Googlebot Crawls & Indexes First 15 MB HTML Content
The recent update to Google bots helps document contains confirmation that it will crawl at least the first 15 MB of a web page and that anything after that would be cut off and will not be included while calculating the rankings. Google specifies in the help document that any resources referred to in the HTML, like video images and JavaScript, are fetched separately. After the first 15 MB of the file, Googlebot will stop crawling and consider only the first 15 MB for indexing the file.
For some time, the SEO community was left wondering if this meant Googlebot would completely disregard text that fell below the images. Instead, it is peculiar to the HTML file itself as its return.
What does it mean for SEO?
You need to ensure that critical content is included near the top of the web pages to ensure Googlebot weighs it. It means code must be structured in a way that puts the SEO-relevant information with the first 15 MB in the HTML or supported text file. It also means images and videos must be compressed and should not be encoded directly in the HTML if feasible. Seo best practices recommend keeping HTML pages 200 KB or even less so that several sites will be unaffected by this change.

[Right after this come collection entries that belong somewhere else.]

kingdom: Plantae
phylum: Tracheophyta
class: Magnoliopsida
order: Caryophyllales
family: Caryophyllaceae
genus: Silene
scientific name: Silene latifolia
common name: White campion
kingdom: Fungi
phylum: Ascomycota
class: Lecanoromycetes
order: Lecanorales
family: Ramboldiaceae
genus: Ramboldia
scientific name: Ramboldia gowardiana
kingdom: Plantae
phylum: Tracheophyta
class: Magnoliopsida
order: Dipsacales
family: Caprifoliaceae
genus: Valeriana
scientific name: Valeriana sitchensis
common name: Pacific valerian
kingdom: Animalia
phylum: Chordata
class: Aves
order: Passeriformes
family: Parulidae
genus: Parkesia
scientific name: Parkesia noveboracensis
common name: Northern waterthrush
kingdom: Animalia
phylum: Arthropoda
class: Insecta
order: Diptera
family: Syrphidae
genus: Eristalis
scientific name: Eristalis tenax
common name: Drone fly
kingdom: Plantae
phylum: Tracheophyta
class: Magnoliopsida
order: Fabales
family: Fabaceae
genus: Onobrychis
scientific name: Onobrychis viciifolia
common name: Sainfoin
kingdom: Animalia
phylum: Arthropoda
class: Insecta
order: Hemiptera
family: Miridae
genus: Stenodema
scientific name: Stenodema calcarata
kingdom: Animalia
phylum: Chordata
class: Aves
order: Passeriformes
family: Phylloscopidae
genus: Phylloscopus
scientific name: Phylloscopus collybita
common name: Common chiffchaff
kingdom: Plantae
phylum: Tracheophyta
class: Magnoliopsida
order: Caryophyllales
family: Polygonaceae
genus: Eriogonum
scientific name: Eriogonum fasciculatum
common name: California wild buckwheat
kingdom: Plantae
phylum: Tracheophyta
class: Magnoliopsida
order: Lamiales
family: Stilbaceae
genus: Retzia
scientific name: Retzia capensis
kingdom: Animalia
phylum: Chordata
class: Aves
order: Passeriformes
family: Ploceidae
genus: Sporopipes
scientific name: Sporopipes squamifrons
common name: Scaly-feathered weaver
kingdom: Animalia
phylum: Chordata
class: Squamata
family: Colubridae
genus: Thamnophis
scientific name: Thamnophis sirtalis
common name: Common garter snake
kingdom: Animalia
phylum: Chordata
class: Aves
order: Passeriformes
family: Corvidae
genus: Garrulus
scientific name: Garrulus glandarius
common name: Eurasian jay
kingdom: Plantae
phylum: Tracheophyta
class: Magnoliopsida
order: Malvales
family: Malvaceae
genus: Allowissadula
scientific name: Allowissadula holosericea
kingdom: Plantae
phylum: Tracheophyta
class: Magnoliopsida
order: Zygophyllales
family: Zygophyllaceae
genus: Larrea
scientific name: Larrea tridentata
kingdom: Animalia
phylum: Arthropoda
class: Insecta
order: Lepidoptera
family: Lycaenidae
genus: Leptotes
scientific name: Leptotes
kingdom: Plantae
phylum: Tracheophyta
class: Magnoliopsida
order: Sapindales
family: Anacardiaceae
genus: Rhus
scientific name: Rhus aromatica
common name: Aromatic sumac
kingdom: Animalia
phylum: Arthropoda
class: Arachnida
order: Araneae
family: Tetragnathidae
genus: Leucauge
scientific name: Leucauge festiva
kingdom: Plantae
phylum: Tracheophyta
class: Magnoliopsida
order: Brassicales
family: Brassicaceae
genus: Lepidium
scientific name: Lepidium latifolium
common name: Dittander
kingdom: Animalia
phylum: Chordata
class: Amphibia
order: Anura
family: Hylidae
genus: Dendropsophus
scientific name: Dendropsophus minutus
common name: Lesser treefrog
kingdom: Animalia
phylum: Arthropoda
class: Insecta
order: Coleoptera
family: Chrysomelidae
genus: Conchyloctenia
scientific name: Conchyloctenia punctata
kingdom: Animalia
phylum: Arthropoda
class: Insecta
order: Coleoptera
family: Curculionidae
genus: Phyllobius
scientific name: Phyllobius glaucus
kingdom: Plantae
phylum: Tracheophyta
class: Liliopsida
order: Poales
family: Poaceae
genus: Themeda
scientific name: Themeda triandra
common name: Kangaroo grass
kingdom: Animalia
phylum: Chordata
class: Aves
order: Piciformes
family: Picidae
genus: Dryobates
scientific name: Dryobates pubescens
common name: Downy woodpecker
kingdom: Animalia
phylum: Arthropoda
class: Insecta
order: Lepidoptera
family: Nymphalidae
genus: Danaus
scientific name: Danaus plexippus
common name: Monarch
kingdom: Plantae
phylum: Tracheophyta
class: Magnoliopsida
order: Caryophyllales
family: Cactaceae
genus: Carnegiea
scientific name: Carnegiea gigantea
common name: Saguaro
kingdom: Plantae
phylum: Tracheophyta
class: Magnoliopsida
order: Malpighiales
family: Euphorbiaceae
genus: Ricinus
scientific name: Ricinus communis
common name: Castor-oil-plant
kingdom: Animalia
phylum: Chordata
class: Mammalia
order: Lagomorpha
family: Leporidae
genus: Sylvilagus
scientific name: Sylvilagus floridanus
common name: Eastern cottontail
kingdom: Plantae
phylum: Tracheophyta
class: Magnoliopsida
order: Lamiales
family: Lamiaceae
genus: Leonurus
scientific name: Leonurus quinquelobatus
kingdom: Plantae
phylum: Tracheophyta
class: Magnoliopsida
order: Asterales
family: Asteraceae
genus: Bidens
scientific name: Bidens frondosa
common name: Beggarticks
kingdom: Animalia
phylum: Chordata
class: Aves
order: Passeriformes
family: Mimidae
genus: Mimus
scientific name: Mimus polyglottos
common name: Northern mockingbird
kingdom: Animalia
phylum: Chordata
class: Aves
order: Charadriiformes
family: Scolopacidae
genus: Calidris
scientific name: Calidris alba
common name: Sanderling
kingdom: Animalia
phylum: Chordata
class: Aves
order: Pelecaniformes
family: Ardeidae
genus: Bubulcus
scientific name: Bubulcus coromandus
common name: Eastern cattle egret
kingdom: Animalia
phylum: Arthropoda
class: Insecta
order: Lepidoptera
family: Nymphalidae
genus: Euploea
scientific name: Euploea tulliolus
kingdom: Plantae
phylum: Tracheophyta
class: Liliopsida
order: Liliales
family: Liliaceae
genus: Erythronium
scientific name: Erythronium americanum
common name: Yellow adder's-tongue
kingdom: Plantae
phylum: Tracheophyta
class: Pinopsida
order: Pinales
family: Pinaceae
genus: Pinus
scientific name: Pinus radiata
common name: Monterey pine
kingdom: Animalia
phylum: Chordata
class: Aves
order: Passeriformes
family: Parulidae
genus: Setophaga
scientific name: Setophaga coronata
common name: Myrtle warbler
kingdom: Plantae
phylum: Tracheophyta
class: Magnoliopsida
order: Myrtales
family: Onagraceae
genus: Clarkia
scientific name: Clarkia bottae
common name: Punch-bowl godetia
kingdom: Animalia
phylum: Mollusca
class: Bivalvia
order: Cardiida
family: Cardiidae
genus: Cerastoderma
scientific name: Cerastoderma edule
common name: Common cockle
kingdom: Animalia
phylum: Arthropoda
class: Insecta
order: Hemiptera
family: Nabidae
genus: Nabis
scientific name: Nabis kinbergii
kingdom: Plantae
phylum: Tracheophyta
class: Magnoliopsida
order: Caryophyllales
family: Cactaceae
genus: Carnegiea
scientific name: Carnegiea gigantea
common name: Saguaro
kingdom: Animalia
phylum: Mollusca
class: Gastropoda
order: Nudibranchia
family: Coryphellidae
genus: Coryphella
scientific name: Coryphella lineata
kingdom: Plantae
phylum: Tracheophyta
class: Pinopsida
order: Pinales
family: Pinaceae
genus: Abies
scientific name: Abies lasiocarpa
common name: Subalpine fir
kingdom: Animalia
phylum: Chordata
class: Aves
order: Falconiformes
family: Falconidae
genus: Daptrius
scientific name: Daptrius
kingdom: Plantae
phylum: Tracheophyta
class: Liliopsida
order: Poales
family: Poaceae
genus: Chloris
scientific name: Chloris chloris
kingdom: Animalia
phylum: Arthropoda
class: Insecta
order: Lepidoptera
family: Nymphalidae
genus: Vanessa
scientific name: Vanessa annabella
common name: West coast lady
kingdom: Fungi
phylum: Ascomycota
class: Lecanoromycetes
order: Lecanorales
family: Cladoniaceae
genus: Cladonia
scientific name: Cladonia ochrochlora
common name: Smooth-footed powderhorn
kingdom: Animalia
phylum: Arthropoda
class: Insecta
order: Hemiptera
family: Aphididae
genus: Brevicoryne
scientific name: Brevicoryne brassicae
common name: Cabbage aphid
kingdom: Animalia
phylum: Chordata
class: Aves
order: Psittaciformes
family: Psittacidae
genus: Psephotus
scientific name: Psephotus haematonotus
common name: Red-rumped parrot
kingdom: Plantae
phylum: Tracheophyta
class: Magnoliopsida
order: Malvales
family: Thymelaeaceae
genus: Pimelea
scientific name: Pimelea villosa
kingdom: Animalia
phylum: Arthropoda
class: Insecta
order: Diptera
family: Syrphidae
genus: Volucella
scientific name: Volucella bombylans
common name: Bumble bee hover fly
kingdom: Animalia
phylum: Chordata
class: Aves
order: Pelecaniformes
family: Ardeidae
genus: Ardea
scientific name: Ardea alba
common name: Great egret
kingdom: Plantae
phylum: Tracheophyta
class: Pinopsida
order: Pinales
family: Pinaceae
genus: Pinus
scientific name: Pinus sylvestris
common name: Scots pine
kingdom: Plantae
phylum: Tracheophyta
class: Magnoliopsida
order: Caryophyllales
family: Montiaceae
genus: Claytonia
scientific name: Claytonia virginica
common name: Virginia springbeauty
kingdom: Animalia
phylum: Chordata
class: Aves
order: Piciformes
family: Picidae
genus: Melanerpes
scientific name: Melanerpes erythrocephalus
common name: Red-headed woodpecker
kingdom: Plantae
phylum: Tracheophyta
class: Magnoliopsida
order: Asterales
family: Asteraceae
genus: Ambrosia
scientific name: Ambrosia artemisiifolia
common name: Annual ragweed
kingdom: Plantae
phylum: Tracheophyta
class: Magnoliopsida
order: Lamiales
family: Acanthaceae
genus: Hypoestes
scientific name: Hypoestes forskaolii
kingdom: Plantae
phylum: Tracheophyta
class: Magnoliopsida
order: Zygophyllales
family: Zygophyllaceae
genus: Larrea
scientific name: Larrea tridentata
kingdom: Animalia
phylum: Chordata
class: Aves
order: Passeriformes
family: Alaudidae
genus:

Page size can be checked with different tools like Google page speed insight. In theory, it might sound stressful that you could potentially have content on a page that does not get used for indexing. But 15 MB is considered a considerable amount of HTML in practice. Google also states that resources like images and videos would be fetched differently. So it sounds like this 15 MB cut-off applies only for HTML as per Google's wordings.
What exactly does the 15 MB restriction mean?
Nothing is likely to happen. There aren't many websites with pages this large. Since the average HTML file is only 30 kilobytes, you, the reader, are unlikely to own one (kB). Even if your HTML page contains more than 15 MB of inline scripts and CSS dust, you may be able to move some of these to other files.
When the content reaches 15 MB, what happens?
Only the first 15 MB of a page's content is sent to indexing after Googlebot removes the rest.
The 15 MB limit applies to what sorts of content?
If you're using Googlebot (GoogleBot Smartphone or GoogleBot Desktop) to download file formats supported by Google Search, you're limited to 15 MB per download.
Does this mean Googlebot won't be able to see my image or video?
This isn't the case. Googlebot gets videos and photos that have a URL in the HTML (for example, < img src="https://example.com/images/puppy.jpg" alt="cute puppy looking very disappointed" /> ) individually and in successive fetches.
Do data URIs make HTML files bigger?
Yes. Data URIs contribute to the HTML file size because they are contained within the HTML page.
How do I find out how big a page is?
The simplest method is generally to use your browser and the Developer Tools built into it. Once you've opened the page in your browser, switch to the Network tab in the Developer Tools. To see all the requests your browser made to render the page, reload this page. You're searching for the top request, which includes the page's byte count in the Size column.
It would be challenging to go over that limit with HTML unless you are publishing books that are worth of text on a single page. If you have a page beyond 15 MB, you will likely have an underlying issue that you have to fix anyway.